George W. Bush is known for having a “wilder” lifestyle during his youth prior to 1974, admitting to having indulged in cocaine, though his use of cannabis is possible but not confirmed. 

Perhaps the most candid of our presidents about his use of cannabis, President Barack Obama admitted to smoking cannabis when he was in high school in his 1995 autobiography Dreams From My Father. Famously referring to Clinton’s remark about the substance, Obama stated during his 2008 campaign that “when I was a kid, I inhaled, frequently. That was the point.”


Works Cited: 

The Online Cannabis Encyclopedia, http://www.cannabis.info/usa/library/4711-pro-pot-presidents/

Chris Conrad, Hemp: Lifeline to the Future, 1994 (Chapter 16, A World of Cannabis Cultures) 

Thomas Jefferson, Farm Book, [manuscript], 1774-1824
From the collections of the Massachusetts Historical Society, Boston, Massachusetts.

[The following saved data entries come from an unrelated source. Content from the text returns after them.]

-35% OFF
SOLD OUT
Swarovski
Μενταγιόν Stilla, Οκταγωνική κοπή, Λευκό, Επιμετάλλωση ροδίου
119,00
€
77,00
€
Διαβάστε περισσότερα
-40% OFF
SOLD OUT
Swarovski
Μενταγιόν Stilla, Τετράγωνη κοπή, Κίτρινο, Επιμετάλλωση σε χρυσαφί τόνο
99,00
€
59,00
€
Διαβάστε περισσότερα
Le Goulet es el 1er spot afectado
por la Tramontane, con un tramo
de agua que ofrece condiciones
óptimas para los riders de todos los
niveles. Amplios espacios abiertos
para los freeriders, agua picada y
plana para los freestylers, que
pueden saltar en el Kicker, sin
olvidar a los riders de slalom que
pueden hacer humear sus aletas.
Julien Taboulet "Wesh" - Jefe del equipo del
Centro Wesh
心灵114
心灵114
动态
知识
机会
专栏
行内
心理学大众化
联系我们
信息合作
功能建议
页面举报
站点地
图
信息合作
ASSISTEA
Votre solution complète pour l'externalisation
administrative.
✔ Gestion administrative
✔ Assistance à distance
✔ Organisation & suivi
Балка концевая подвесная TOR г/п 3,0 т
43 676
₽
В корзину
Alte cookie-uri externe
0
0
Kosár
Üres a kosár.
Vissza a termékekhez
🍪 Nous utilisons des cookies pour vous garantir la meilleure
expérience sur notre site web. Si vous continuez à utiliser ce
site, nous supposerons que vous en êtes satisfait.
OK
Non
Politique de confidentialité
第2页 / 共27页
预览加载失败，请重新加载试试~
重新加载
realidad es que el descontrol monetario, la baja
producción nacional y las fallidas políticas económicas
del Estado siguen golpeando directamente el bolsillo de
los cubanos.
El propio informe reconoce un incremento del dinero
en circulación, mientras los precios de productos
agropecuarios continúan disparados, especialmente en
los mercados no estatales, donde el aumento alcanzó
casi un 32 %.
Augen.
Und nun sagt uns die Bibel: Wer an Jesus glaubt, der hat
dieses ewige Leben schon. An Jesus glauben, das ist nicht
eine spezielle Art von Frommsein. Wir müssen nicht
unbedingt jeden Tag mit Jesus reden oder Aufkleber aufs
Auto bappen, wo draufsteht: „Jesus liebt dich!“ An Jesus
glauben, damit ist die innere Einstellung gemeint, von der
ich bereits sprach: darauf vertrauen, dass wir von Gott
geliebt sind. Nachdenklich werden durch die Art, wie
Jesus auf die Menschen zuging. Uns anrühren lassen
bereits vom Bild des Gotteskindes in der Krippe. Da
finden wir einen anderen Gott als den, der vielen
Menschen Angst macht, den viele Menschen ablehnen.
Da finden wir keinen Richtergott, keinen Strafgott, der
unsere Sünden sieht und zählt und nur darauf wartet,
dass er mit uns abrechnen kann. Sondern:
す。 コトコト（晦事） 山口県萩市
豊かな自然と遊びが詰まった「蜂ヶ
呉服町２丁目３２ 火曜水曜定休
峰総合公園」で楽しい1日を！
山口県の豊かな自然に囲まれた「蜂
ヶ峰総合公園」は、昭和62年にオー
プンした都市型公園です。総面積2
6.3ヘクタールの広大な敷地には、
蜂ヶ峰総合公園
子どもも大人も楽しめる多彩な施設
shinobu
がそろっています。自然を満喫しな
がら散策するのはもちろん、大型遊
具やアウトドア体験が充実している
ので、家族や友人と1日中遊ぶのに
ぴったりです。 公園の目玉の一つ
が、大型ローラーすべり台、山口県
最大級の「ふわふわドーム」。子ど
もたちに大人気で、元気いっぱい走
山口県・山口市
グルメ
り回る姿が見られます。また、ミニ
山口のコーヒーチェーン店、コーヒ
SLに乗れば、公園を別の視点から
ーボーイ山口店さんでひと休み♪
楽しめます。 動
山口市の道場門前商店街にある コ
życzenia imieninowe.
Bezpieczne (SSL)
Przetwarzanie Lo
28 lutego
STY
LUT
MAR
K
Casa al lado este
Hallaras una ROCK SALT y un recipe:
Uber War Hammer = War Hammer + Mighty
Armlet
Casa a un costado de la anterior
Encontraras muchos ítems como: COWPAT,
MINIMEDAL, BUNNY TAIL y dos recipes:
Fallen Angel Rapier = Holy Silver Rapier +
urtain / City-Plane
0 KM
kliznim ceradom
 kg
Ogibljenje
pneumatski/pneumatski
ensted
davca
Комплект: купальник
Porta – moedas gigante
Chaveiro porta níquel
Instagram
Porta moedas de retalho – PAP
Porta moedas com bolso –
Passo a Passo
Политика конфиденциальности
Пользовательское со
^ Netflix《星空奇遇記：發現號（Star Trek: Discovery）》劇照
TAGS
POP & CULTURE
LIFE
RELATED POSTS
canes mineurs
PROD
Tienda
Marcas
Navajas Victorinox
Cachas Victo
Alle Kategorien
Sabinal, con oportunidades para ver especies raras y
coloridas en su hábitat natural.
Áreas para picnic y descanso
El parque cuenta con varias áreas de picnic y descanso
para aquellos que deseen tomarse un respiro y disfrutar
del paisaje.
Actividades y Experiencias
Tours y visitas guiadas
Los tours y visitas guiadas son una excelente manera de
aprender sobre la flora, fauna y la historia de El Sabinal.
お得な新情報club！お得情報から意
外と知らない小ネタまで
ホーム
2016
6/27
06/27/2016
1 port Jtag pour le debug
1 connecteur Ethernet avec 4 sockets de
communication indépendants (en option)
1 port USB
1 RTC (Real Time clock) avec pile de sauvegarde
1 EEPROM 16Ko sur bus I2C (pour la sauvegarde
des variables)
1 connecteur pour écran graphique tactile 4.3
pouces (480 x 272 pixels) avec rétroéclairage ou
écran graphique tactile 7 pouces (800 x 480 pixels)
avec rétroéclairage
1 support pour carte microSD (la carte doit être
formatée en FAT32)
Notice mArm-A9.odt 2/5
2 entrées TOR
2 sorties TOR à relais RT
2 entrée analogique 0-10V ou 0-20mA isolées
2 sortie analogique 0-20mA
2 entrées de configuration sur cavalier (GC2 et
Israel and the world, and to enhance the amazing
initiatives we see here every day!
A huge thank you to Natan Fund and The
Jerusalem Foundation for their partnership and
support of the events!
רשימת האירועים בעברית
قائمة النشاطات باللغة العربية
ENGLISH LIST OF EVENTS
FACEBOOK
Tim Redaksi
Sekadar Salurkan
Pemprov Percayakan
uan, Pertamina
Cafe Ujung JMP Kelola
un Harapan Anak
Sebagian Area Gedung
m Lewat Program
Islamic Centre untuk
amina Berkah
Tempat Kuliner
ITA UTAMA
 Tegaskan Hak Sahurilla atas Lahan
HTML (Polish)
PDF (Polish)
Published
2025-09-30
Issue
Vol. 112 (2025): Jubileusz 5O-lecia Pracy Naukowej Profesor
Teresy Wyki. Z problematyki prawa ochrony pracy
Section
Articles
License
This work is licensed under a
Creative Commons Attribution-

Barack Obama, Dreams From My Father: A Story of Race and Inheritance, New York: Random House, 1996. 

Michael O’Brien, John F. Kennedy: A Biography, New York: Thomas Dunne Books, St. Martin’s Press, 2006. 

Rowan Robinson, The Great Book of Hemp: The Complete Guide to the Environmental, Commercial, and Medicinal Uses of the World’s Most Extraordinary Plant, Rochester, Vermont: Park Street Press, 1996.